In State ex rel. Lefebvre v. Clifford, supra, it was said, referring to the statute:
“If literally construed, the right would exist at any time prior to the entering of the judgment. But to place such a construction on the law is to charge the lawmaking power with an intention to cripple and handicap the courts in their attempted enforcement of the law, to an intolerable extent. Hence the necessity of construction; and construing the law and attempting to ascertain its meaning, we cannot conclude that it was intended by the act that a party could submit to the jurisdiction of the court by waiving his rights to object until by some ruling of the court in a case he becomes fearful that the judge is not favorable to his view of the case.”
In State ex rel. Nixon v. Superior Court, 87 Wash. 603, 152 Pac. 1, certain creditors in a receivership pro
“In addition to the reasons already stated above, we are satisfied that the judge may not be disqualified to try a pending receivership proceeding to final judgment when one or a portion of the creditors interested in the receivership made an affidavit that he is disqualified in some proceeding collateral to the receivership. If this may be done by one creditor, it may be done by other creditors against another judge who may be called in, and interminable confusion would necessarily result. We are clear that it was not the intention of the legislature to permit, in collateral proceedings, persons who may be interested in the result of litigation when' they are not actual parties thereto, to disqualify a judge by means of an affidavit of prejudice. ’ ’
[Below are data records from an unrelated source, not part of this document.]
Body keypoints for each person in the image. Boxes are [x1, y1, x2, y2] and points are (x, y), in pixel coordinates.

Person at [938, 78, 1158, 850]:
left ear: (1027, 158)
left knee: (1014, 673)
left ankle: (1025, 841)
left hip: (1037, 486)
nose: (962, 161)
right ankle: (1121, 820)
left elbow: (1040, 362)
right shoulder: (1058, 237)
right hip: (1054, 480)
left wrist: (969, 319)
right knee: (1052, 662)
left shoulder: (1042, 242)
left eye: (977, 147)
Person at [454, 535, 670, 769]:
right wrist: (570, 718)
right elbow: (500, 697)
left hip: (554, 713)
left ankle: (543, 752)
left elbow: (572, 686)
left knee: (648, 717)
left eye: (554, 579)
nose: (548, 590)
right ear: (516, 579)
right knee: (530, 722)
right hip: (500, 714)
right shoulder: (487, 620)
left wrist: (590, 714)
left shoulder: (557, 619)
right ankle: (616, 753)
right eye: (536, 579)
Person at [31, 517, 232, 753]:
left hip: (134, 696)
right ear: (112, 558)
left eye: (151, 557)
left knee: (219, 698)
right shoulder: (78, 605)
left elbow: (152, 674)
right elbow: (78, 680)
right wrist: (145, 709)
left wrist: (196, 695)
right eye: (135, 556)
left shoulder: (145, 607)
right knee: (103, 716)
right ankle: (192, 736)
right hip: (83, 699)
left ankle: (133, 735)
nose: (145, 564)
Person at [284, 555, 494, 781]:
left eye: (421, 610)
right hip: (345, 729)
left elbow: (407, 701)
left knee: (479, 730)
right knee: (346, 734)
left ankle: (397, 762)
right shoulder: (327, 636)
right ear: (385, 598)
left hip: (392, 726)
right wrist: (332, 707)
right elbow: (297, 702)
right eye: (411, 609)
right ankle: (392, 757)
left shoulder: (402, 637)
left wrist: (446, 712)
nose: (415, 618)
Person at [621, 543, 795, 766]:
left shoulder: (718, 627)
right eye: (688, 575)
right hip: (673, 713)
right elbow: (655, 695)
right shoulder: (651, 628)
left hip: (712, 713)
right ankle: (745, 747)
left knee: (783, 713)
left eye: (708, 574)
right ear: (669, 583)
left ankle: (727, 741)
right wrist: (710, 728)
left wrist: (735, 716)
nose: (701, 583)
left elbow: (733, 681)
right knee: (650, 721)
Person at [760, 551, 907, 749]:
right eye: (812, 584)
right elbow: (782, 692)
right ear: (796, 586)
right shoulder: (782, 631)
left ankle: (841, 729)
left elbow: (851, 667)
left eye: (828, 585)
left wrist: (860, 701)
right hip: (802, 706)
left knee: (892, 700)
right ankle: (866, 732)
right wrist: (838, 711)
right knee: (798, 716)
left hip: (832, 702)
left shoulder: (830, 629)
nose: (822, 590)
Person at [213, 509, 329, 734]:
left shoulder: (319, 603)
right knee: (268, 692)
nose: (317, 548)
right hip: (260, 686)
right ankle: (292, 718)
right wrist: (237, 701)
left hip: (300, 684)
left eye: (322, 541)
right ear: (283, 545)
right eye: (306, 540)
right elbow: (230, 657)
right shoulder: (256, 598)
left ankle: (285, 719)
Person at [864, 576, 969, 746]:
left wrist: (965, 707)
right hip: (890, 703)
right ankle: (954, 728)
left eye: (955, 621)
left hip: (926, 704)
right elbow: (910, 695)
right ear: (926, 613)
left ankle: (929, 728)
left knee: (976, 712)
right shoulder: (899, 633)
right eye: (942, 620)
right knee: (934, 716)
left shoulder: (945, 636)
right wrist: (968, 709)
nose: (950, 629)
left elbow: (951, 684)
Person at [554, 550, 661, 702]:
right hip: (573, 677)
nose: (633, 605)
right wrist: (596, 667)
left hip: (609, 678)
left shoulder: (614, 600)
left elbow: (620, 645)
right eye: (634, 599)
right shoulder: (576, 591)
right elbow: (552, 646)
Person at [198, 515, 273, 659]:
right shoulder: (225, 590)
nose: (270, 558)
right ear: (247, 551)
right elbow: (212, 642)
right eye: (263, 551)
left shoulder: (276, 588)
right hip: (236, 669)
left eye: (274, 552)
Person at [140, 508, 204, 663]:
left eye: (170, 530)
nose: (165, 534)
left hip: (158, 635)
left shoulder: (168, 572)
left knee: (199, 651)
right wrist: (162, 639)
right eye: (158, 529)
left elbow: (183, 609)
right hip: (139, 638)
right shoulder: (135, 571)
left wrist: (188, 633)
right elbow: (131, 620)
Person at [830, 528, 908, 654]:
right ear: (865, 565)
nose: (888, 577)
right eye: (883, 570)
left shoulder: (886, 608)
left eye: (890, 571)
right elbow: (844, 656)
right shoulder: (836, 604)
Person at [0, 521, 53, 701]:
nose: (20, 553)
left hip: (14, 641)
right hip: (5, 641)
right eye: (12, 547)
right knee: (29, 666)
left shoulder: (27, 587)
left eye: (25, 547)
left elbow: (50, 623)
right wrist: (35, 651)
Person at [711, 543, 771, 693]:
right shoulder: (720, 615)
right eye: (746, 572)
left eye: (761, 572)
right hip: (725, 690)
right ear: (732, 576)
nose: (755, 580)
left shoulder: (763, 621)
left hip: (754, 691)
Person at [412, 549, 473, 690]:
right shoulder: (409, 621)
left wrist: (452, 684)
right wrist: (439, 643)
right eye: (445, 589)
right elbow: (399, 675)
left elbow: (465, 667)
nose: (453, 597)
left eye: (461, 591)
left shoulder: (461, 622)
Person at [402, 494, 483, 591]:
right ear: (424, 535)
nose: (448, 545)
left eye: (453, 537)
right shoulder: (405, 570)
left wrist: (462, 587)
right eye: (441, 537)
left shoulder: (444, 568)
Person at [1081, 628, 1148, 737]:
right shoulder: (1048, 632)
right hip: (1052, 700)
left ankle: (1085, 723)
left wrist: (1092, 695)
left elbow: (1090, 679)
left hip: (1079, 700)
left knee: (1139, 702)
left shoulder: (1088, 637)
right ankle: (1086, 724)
By these decisions, and others that might be cited, it has become the settled rule that an application for change of judge under the statute must be timely and seasonably made and before the jurisdiction of the court has been submitted to.
Adhering to the view expressed in the former decisions of this court, as already stated, we think it was the intention of the legislature, by the proviso, not to permit the attorney to have a change of judge after the party to the action had once exercised the right given by the statute.
The writ will be denied.
Holcomb, C. J., Mackintosh, Mitchell, and Parker, JJ., concur.